By B Izzak
KUWAIT: A large number of former MPs said on Tuesday they have decided to run in the upcoming elections which will be held after HH the Amir dissolved the National Assembly for the second time in nine months. Speaker of the dissolved Assembly Marzouq Al-Ghanem was the first to announce that he will be contesting for an Assembly seat from the second constituency, from where he had won an Assembly seat for more than 15 years. Ghanem did not run in the 2022 elections that were annulled by the constitutional court.

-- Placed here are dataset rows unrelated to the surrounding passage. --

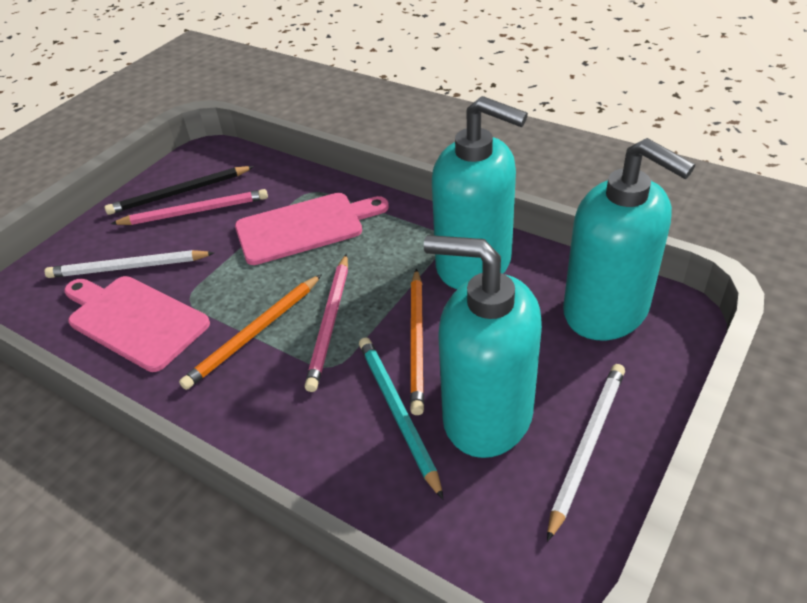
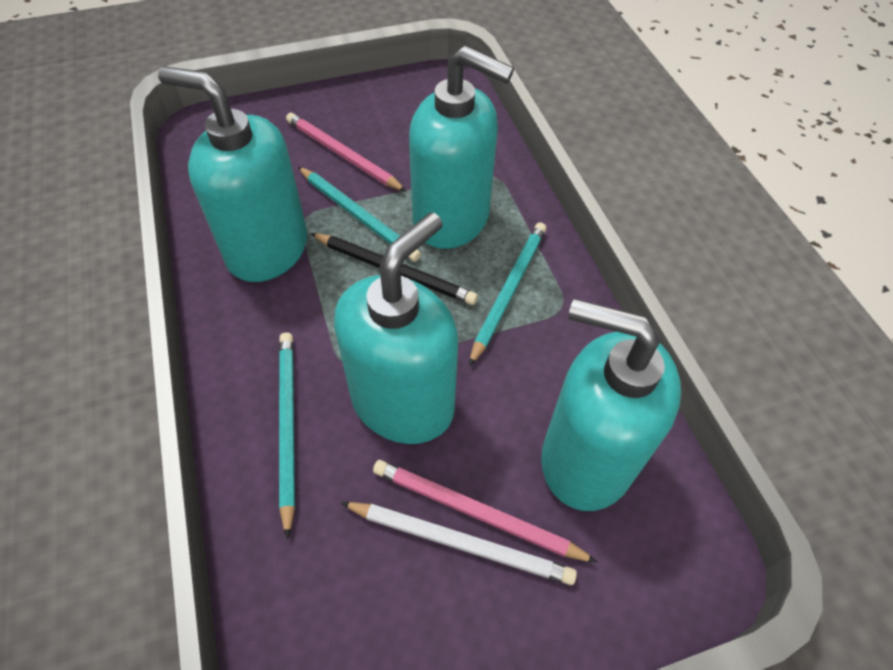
orange pencil: [179,275,321,390] [410,269,424,415] = 2 -> none = 0
pink cutting board: [64,276,210,372] [235,193,389,265] = 2 -> none = 0
turquoise pencil: [359,337,443,499] = 1 -> [279,332,295,539] [298,167,421,262] [469,222,546,366] = 3
turquoise soap dispenser: [424,235,542,458] [432,96,528,289] [563,138,695,341] = 3 -> [158,66,307,282] [334,212,458,444] [409,46,514,249] [541,299,681,511] = 4
white pencil: [45,250,214,278] [547,364,625,542] = 2 -> [341,502,577,585] = 1

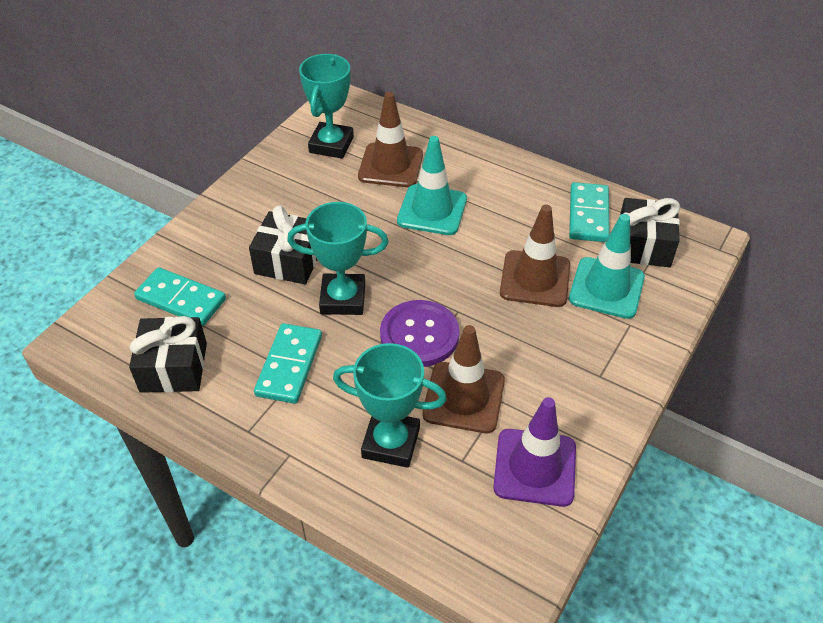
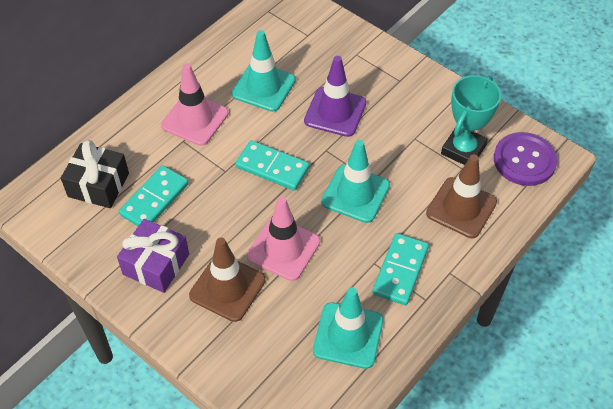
black gift: [129,316,207,393] [249,205,318,284] [620,198,680,267] = 3 -> [61,140,129,208] = 1
brown traffic cone: [358,92,423,187] [422,325,505,433] [500,205,570,307] = 3 -> [189,237,266,322] [426,154,497,238] = 2
pink traffic cone: none = 0 -> [161,63,229,146] [247,197,320,281] = 2
purple gift: none = 0 -> [117,219,189,293] = 1
turquoise traffic cone: [397,136,467,235] [569,214,645,319] = 2 -> [232,30,296,112] [313,288,383,369] [321,140,390,223] = 3
turquoise trophy: [287,202,388,315] [299,54,354,159] [333,343,447,468] = 3 -> [441,75,501,165] = 1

Former MPs who declared their candidacy include Fares Al-Otaibi, Abdulkarim Al-Kandari, Muhannad Al-Sayer, Muhalhal Al-Mudhaf and Hamad Al-Obaid, who said they will contest for a seat from the third constituency. Former lawmakers Obaid Al-Wasmi, Saud Al-Mutairi and Thamer Al-Suwait said they will run in the fourth constituency, while Khaled Al-Otaibi announced his candidacy from the fifth district. Ex-MP Abdullah Al-Mudhaf is contesting in the first constituency.

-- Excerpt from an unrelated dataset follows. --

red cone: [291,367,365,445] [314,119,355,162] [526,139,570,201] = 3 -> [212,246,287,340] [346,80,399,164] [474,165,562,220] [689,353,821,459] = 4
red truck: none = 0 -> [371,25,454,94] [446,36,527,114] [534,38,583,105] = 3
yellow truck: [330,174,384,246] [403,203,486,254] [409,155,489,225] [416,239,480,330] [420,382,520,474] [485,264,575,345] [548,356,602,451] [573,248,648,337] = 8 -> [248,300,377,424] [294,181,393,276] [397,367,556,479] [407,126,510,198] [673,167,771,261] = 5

Many more are expecting to announce they are running in the coming few days, especially after the interior ministry sets the exact date of the elections and opens registration of candidates. HH the Amir on Monday issued a decree dissolving the 2020 National Assembly, which was reinstated by the constitutional court in a ruling issued on March 19.

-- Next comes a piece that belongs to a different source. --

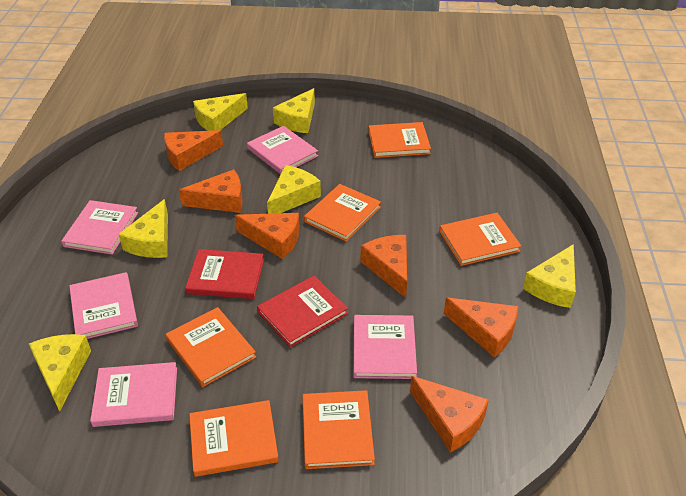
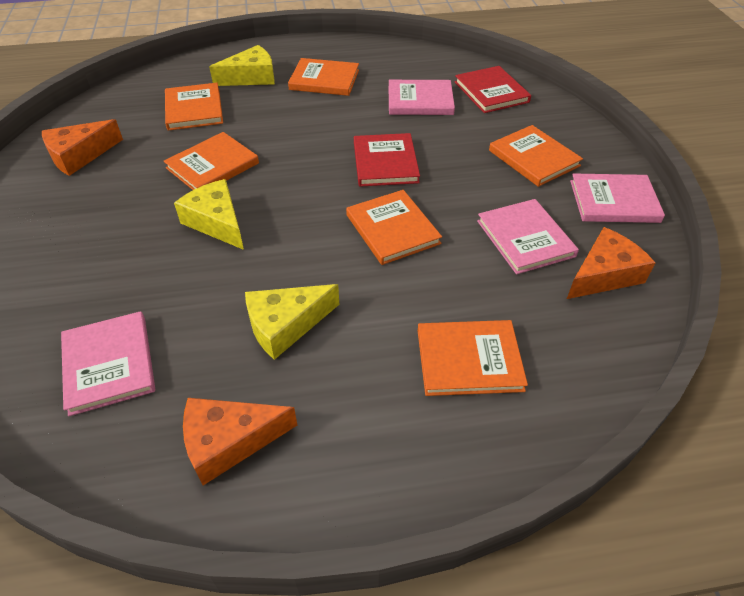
orange cheese: [164,130,223,171] [179,169,243,213] [235,213,300,259] [360,235,407,298] [410,376,489,453] [444,297,518,358] = 6 -> [42,119,123,176] [183,398,297,485] [567,227,655,299] = 3
pink book: [61,200,138,255] [69,272,138,339] [90,362,177,427] [247,126,318,174] [353,315,417,379] = 5 -> [61,311,155,416] [389,80,455,115] [477,199,579,274] [570,173,665,223] = 4
yellow cheese: [29,334,91,412] [119,199,168,258] [193,93,248,131] [267,165,321,214] [273,88,315,133] [523,244,576,308] = 6 -> [174,179,244,250] [209,45,275,86] [245,284,339,360] = 3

The decree said the Assembly was dissolved based on the articles of the constitution, in respect of the will of the people and to safeguard the higher interests of the country and its stability amid international and regional economic changes. It said as a result of these reasons, it became necessary to go back to the people to choose their representatives.
This will be Kuwait’s third parliamentary polls in less than 30 months and the 10th elections since 2006 amid continued political crises between the governments and MPs. It will be the second election in less than nine months. This is also the second time that the National Assembly elected in Dec 2020 was dissolved by HH the Amir. It was dissolved for the first time in August last year because of political disputes between the government and the Assembly. As a result, snap polls were held in September, when the opposition scored a massive victory. But the 2020 assembly was reinstated eight months later by the constitutional court, which annulled the September elections and scrapped the 2022 Assembly.
Local media expected a hard-fought and decisive election that could set the future of the country. In a front-page editorial, Editor-in-Chief of Arabic daily Al-Rai Jassem Boodai said the forthcoming polls could be the most dangerous in the country’s history. “It is not an exaggeration to say that the upcoming elections are very important, and could even be the most dangerous in the history of Kuwaiti elections, because they are a dividing line between the consecration of state institutions and the continuation of chaos,” Boodai wrote.